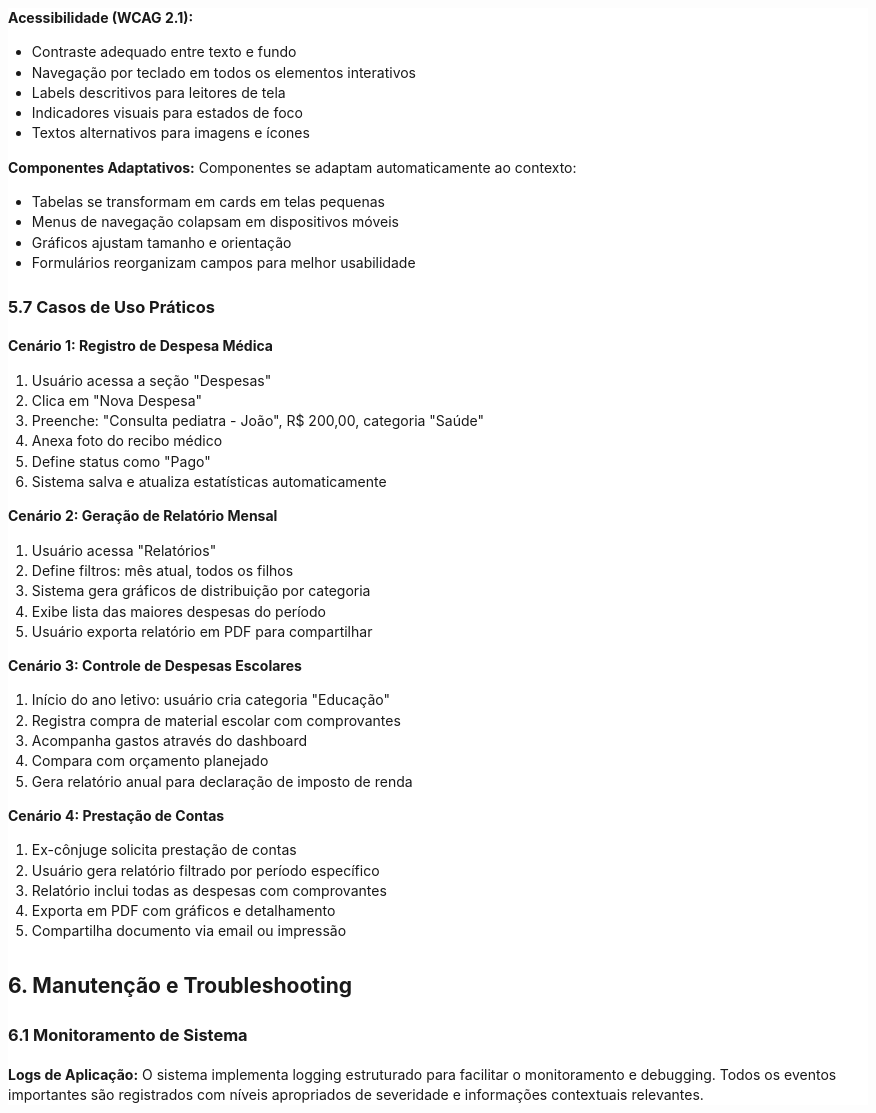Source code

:**Acessibilidade (WCAG 2.1):**
- Contraste adequado entre texto e fundo
- Navegação por teclado em todos os elementos interativos
- Labels descritivos para leitores de tela
- Indicadores visuais para estados de foco
- Textos alternativos para imagens e ícones

**Componentes Adaptativos:**
Componentes se adaptam automaticamente ao contexto:
- Tabelas se transformam em cards em telas pequenas
- Menus de navegação colapsam em dispositivos móveis
- Gráficos ajustam tamanho e orientação
- Formulários reorganizam campos para melhor usabilidade

### 5.7 Casos de Uso Práticos

**Cenário 1: Registro de Despesa Médica**
1. Usuário acessa a seção "Despesas"
2. Clica em "Nova Despesa"
3. Preenche: "Consulta pediatra - João", R$ 200,00, categoria "Saúde"
4. Anexa foto do recibo médico
5. Define status como "Pago"
6. Sistema salva e atualiza estatísticas automaticamente

**Cenário 2: Geração de Relatório Mensal**
1. Usuário acessa "Relatórios"
2. Define filtros: mês atual, todos os filhos
3. Sistema gera gráficos de distribuição por categoria
4. Exibe lista das maiores despesas do período
5. Usuário exporta relatório em PDF para compartilhar

**Cenário 3: Controle de Despesas Escolares**
1. Início do ano letivo: usuário cria categoria "Educação"
2. Registra compra de material escolar com comprovantes
3. Acompanha gastos através do dashboard
4. Compara com orçamento planejado
5. Gera relatório anual para declaração de imposto de renda

**Cenário 4: Prestação de Contas**
1. Ex-cônjuge solicita prestação de contas
2. Usuário gera relatório filtrado por período específico
3. Relatório inclui todas as despesas com comprovantes
4. Exporta em PDF com gráficos e detalhamento
5. Compartilha documento via email ou impressão


## 6. Manutenção e Troubleshooting

### 6.1 Monitoramento de Sistema

**Logs de Aplicação:**
O sistema implementa logging estruturado para facilitar o monitoramento e debugging. Todos os eventos importantes são registrados com níveis apropriados de severidade e informações contextuais relevantes.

──────

> Activity
Please write out the whole listing exactly, but not the pictures in it.

> Solution below
Source code

:**Acessibilidade (WCAG 2.1):**
- Contraste adequado entre texto e fundo
- Navegação por teclado em todos os elementos interativos
- Labels descritivos para leitores de tela
- Indicadores visuais para estados de foco
- Textos alternativos para imagens e ícones

**Componentes Adaptativos:**
Componentes se adaptam automaticamente ao contexto:
- Tabelas se transformam em cards em telas pequenas
- Menus de navegação colapsam em dispositivos móveis
- Gráficos ajustam tamanho e orientação
- Formulários reorganizam campos para melhor usabilidade

### 5.7 Casos de Uso Práticos

**Cenário 1: Registro de Despesa Médica**
1. Usuário acessa a seção "Despesas"
2. Clica em "Nova Despesa"
3. Preenche: "Consulta pediatra - João", R$ 200,00, categoria "Saúde"
4. Anexa foto do recibo médico
5. Define status como "Pago"
6. Sistema salva e atualiza estatísticas automaticamente

**Cenário 2: Geração de Relatório Mensal**
1. Usuário acessa "Relatórios"
2. Define filtros: mês atual, todos os filhos
3. Sistema gera gráficos de distribuição por categoria
4. Exibe lista das maiores despesas do período
5. Usuário exporta relatório em PDF para compartilhar

**Cenário 3: Controle de Despesas Escolares**
1. Início do ano letivo: usuário cria categoria "Educação"
2. Registra compra de material escolar com comprovantes
3. Acompanha gastos através do dashboard
4. Compara com orçamento planejado
5. Gera relatório anual para declaração de imposto de renda

**Cenário 4: Prestação de Contas**
1. Ex-cônjuge solicita prestação de contas
2. Usuário gera relatório filtrado por período específico
3. Relatório inclui todas as despesas com comprovantes
4. Exporta em PDF com gráficos e detalhamento
5. Compartilha documento via email ou impressão


## 6. Manutenção e Troubleshooting

### 6.1 Monitoramento de Sistema

**Logs de Aplicação:**
O sistema implementa logging estruturado para facilitar o monitoramento e debugging. Todos os eventos importantes são registrados com níveis apropriados de severidade e informações contextuais relevantes.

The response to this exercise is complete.